Personnage sensible, entier et parfois rebelle, Célestine finit par perdre immanquablement son sang froid et à se brouiller avec ses maitres, même lorsque ceci sont particulièrement généreux et agréables.

Les retours au sein des maisons de placement bénéficient d’une large exposition.

Célestine les compare à l’antichambre de la prostitution, avec une sorte de marché aux esclaves ou les femmes, jeunes, fragiles et naïves venant souvent de province, sont exploitées par des maitres se sentant supérieurs de par leur position sociale plus aisée.

La concurrence est également féroce entre les domestiques, qui luttent pour obtenir les meilleurs places et les faveurs des maitres.

Deux mondes cohabitent donc sans réellement se toucher, celui des maitres et celui plus sous terrain des domestiques.

De retour dans le présent, Célestine est bouleversée par le meurtre d’une petite fille dans la campagne normande.

Elle suspecte Joseph, dont le comportement étrange et les réponses évasives l’intriguent mais ne parviendra jamais à connaitre le fin mot de l’histoire.

Finalement Célestine devra se résigner à voir le crime impuni mais cette affaire ne fera qu’accroitre son attraction pour le jardinier.

Cette attraction sera réciproque puisque Joseph lui proposera de l’accompagner à Cherbourg pour tenir avec lui un bar à marins.

Malgré quelques réticences devant la personnalité trouble de Joseph et la peur de devenir une prostituée à marins, Célestine finit par succomber au charme viril de cet homme mystérieux et accepte de le suivre dans ses rêves d’émancipation.

Ce rêve se réalisera finalement après que les Lanlaire ait été mystérieusement punis de leur avarice en voyant la majeure partie de leurs bien dérobés une nuit.

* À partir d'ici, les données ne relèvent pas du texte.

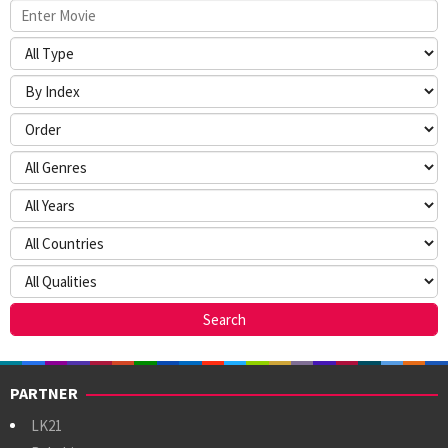
PARTNER
LK21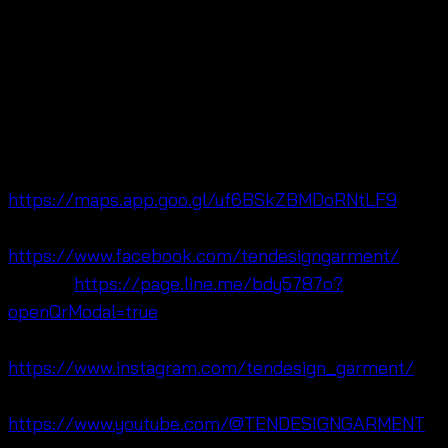
Ten Design Garment Co., Ltd. is located in Pratunam
Market near Baiyoke Tower, Bangkok, Thailand 🌺
Moreover, we are fashion focused on free size
summer fashion, crochet cotton and lifestyle
clothing for , OEM, and retail customers worldwide.
🔗 Maps:
https://maps.app.goo.gl/uf6BSkZBMDoRNtLF9
🔗 Facebook:
https://www.facebook.com/tendesigngarment/
🔗 Line:
https://page.line.me/bdy5787o?
openQrModal=true
🔗 Instagram:
https://www.instagram.com/tendesign_garment/
🔗 YouTube:
https://www.youtube.com/@TENDESIGNGARMENT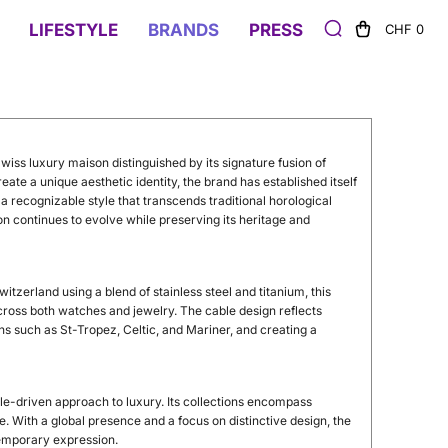
LIFESTYLE
BRANDS
PRESS
CHF 0
wiss luxury maison distinguished by its signature fusion of
ate a unique aesthetic identity, the brand has established itself
 recognizable style that transcends traditional horological
on continues to evolve while preserving its heritage and
 Switzerland using a blend of stainless steel and titanium, this
across both watches and jewelry. The cable design reflects
ions such as St-Tropez, Celtic, and Mariner, and creating a
e-driven approach to luxury. Its collections encompass
. With a global presence and a focus on distinctive design, the
temporary expression.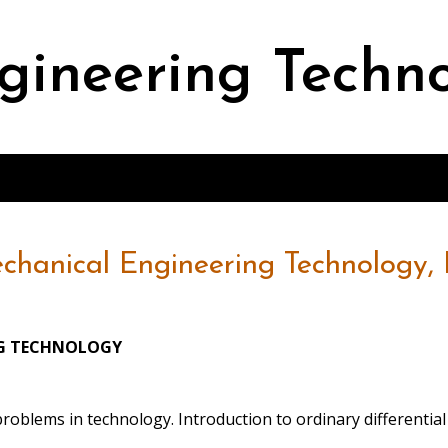
gineering Techn
chanical Engineering Technology, B
NG TECHNOLOGY
problems in technology. Introduction to ordinary differenti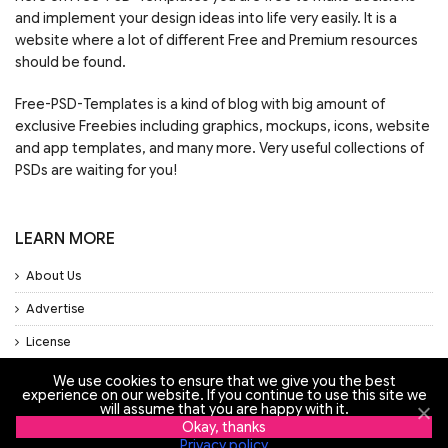
and implement your design ideas into life very easily. It is a
website where a lot of different Free and Premium resources
should be found.
Free-PSD-Templates is a kind of blog with big amount of
exclusive Freebies including graphics, mockups, icons, website
and app templates, and many more. Very useful collections of
PSDs are waiting for you!
LEARN MORE
About Us
Advertise
License
Privacy Policy
We use cookies to ensure that we give you the best
experience on our website. If you continue to use this site we
Support
will assume that you are happy with it.
Okay, thanks
Privacy policy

En conclusion, « Le journal d’une femme de chambre » est une œuvre délicieusement corrosive et d’une force cinglante pour les bienséances de son époque.

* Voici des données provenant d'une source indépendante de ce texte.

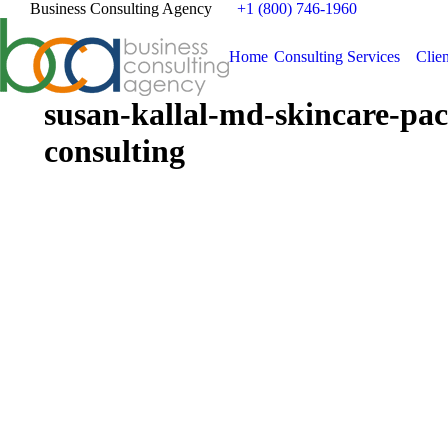
Business Consulting Agency
+1 (800) 746-1960
Home
Consulting Services
Clien
susan-kallal-md-skincare-pac
consulting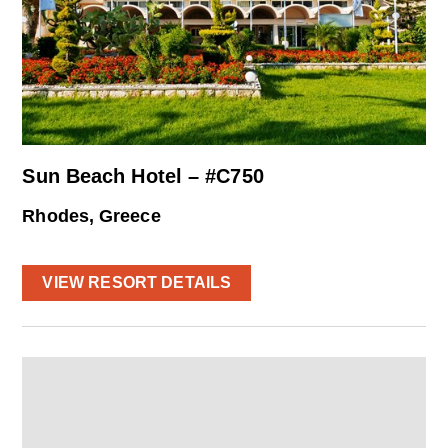
Sun Beach Hotel – #C750
Rhodes, Greece
VIEW RESORT DETAILS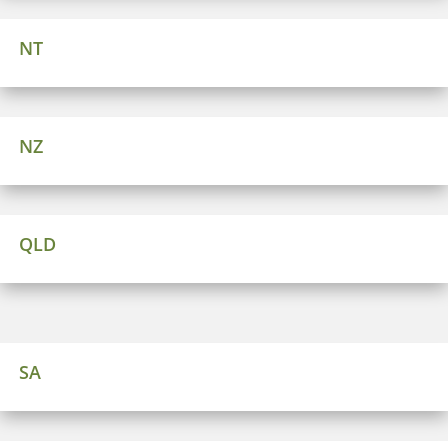
NT
NZ
QLD
SA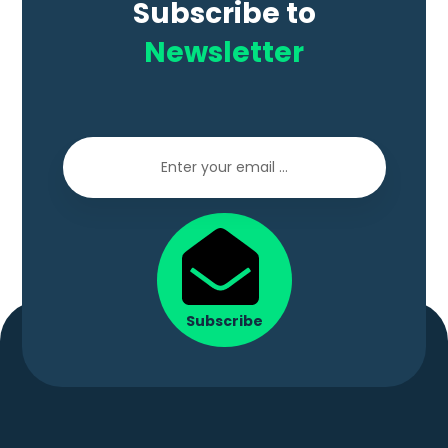
Subscribe to
Newsletter
Subscribe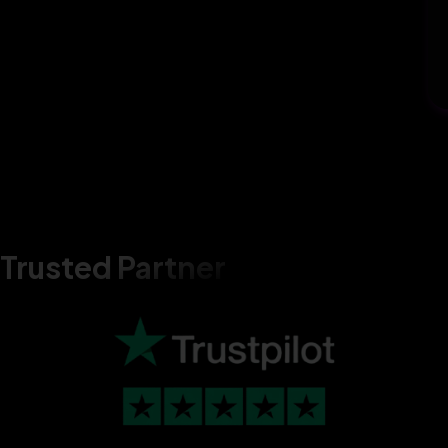
Trusted Partner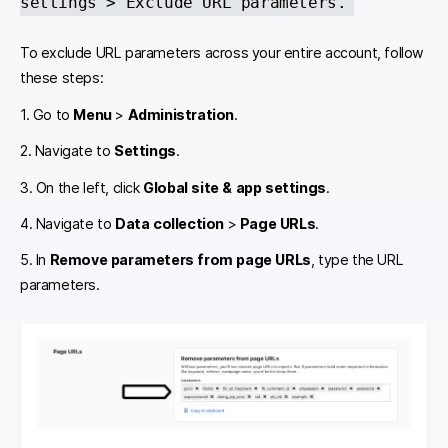
settings > Exclude URL parameters.
To exclude URL parameters across your entire account, follow
these steps:
1. Go to
Menu
>
Administration
.
2. Navigate to
Settings
.
3. On the left, click
Global site & app settings
.
4. Navigate to
Data collection
>
Page URLs
.
5. In
Remove parameters from page URLs
, type the URL
parameters.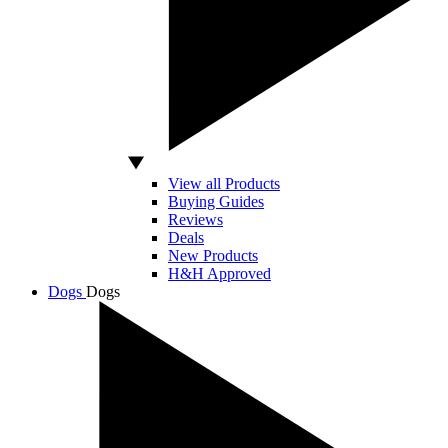
View all Products
Buying Guides
Reviews
Deals
New Products
H&H Approved
Dogs
Dogs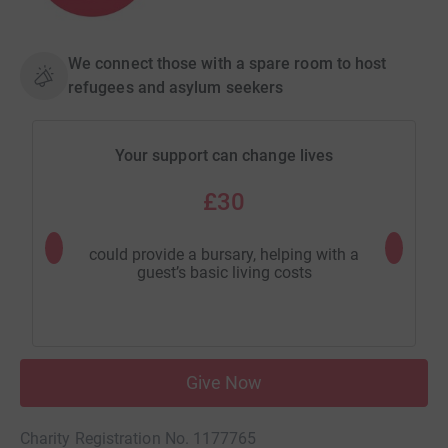
We connect those with a spare room to host
refugees and asylum seekers
Your support can change lives
£30
could provide a bursary, helping with a
could pr
guest’s basic living costs
Give Now
Charity Registration No. 1177765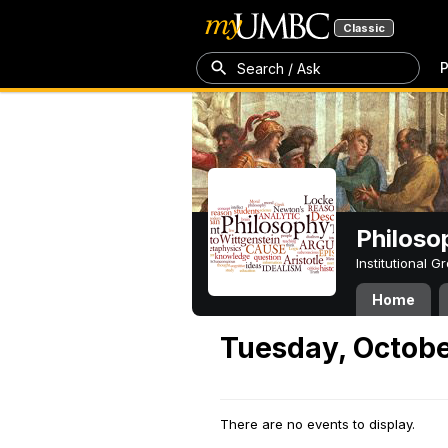
Classic
P
Search / Ask
Philoso
Institutional 
Home
Tuesday, Octobe
There are no events to display.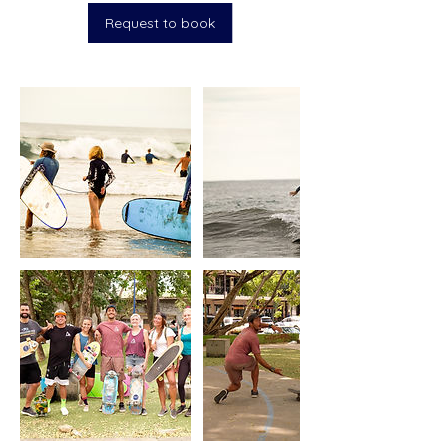
Request to book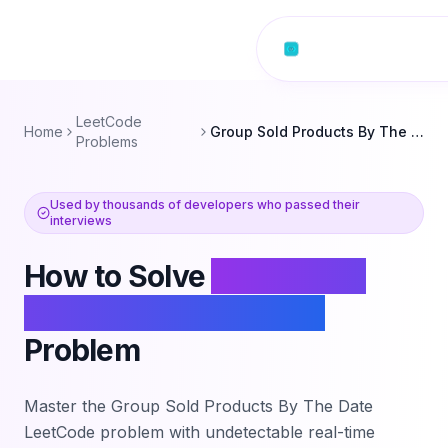
Skip to content
LeetCode
Home
Group Sold Products By The Date
Problems
Used by thousands of developers who passed their
interviews
How to Solve
Group Sold
Products By The Date
Problem
Master the
Group Sold Products By The Date
LeetCode problem with undetectable real-time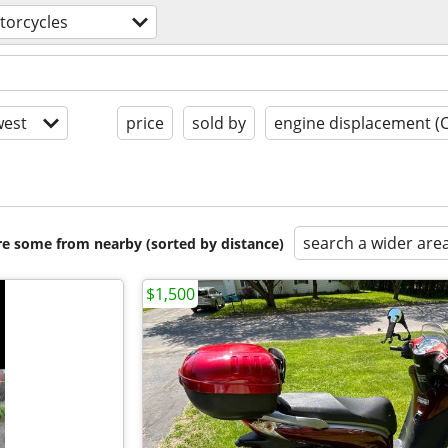
torcycles
est
price
sold by
engine displacement (
search a wider are
are some from nearby (sorted by distance)
$1,500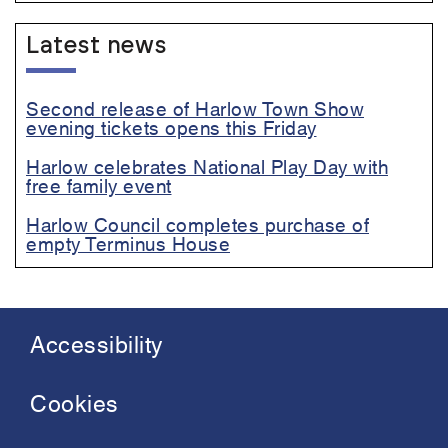
Latest news
Second release of Harlow Town Show
evening tickets opens this Friday
Harlow celebrates National Play Day with
free family event
Harlow Council completes purchase of
empty Terminus House
Accessibility
Footer
menu
Cookies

En donnant la parole à une sans grande, représentant toute une classe invisible, oubliée, vicieusement coincées entre les classes populaires dont elle est issue et celles de la bourgeoisie dont elle ne peut que saliver devant l’aisance matérielle, Mirbeau accomplit un tour de force littéraire d’une grande utilité sociale.

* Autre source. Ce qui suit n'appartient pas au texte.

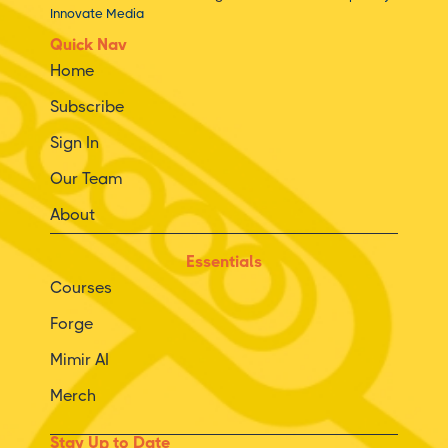
Innovate Media
Quick Nav
Home
Subscribe
Sign In
Our Team
About
Essentials
Courses
Forge
Mimir AI
Merch
Stay Up to Date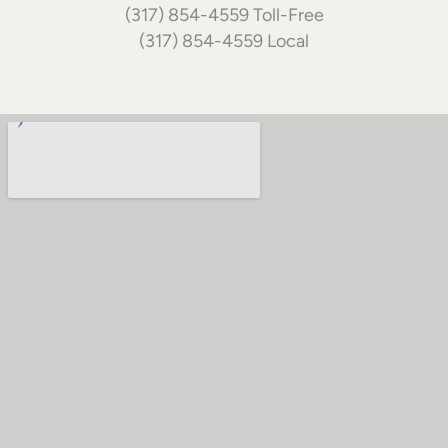
(317) 854-4559 Toll-Free
(317) 854-4559 Local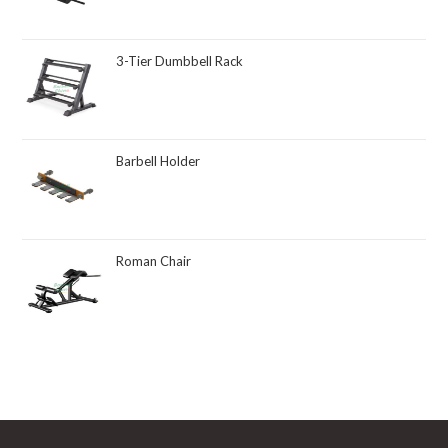
3-Tier Dumbbell Rack
Barbell Holder
Roman Chair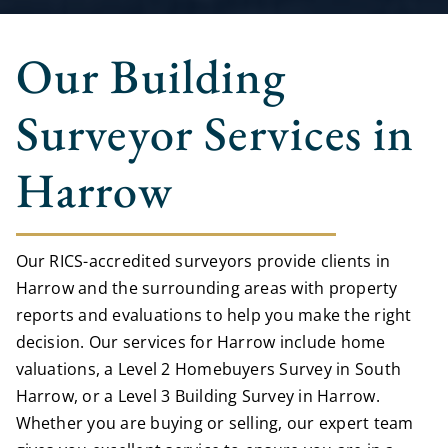
Our Building
Surveyor Services in
Harrow
Our RICS-accredited surveyors provide clients in
Harrow and the surrounding areas with property
reports and evaluations to help you make the right
decision. Our services for Harrow include home
valuations, a Level 2 Homebuyers Survey in South
Harrow, or a Level 3 Building Survey in Harrow.
Whether you are buying or selling, our expert team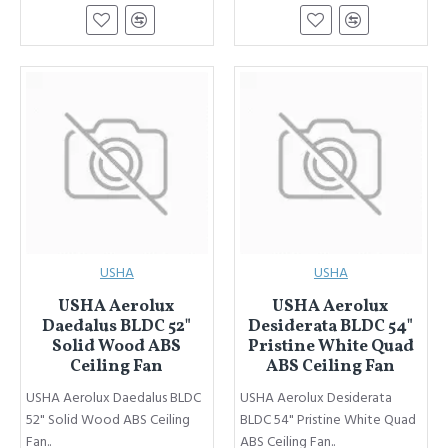
USHA
USHA
USHA Aerolux
USHA Aerolux
Daedalus BLDC 52"
Desiderata BLDC 54"
Solid Wood ABS
Pristine White Quad
Ceiling Fan
ABS Ceiling Fan
USHA Aerolux Daedalus BLDC
USHA Aerolux Desiderata
52" Solid Wood ABS Ceiling
BLDC 54" Pristine White Quad
Fan..
ABS Ceiling Fan..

Difficile en effet de ne pas être touché par la personnalité attachante de cette femme honnête, indépendante, sensible et courageuse qui dévoile en quelques pages des états d’âmes touchants.

Dans cet ouvrage majeur, Mirbeau égratigne donc une large part de la société de son époque, que ce soit l’hypocrisie des bourgeois ou la stupidité des domestiques qui la servent.

Et même la religion en prend pour son grade, dans l’épisode abjecte du refuge tenu par des religieuses exploitant dans des travaux sous payés les pauvres femmes en détresse et fermant les yeux par intérêt sur leurs pratiques homosexuelles nocturnes.

« Le journal d’une femme de chambre » ou un grand classique de la littérature engagée à recommander à tout un chacun.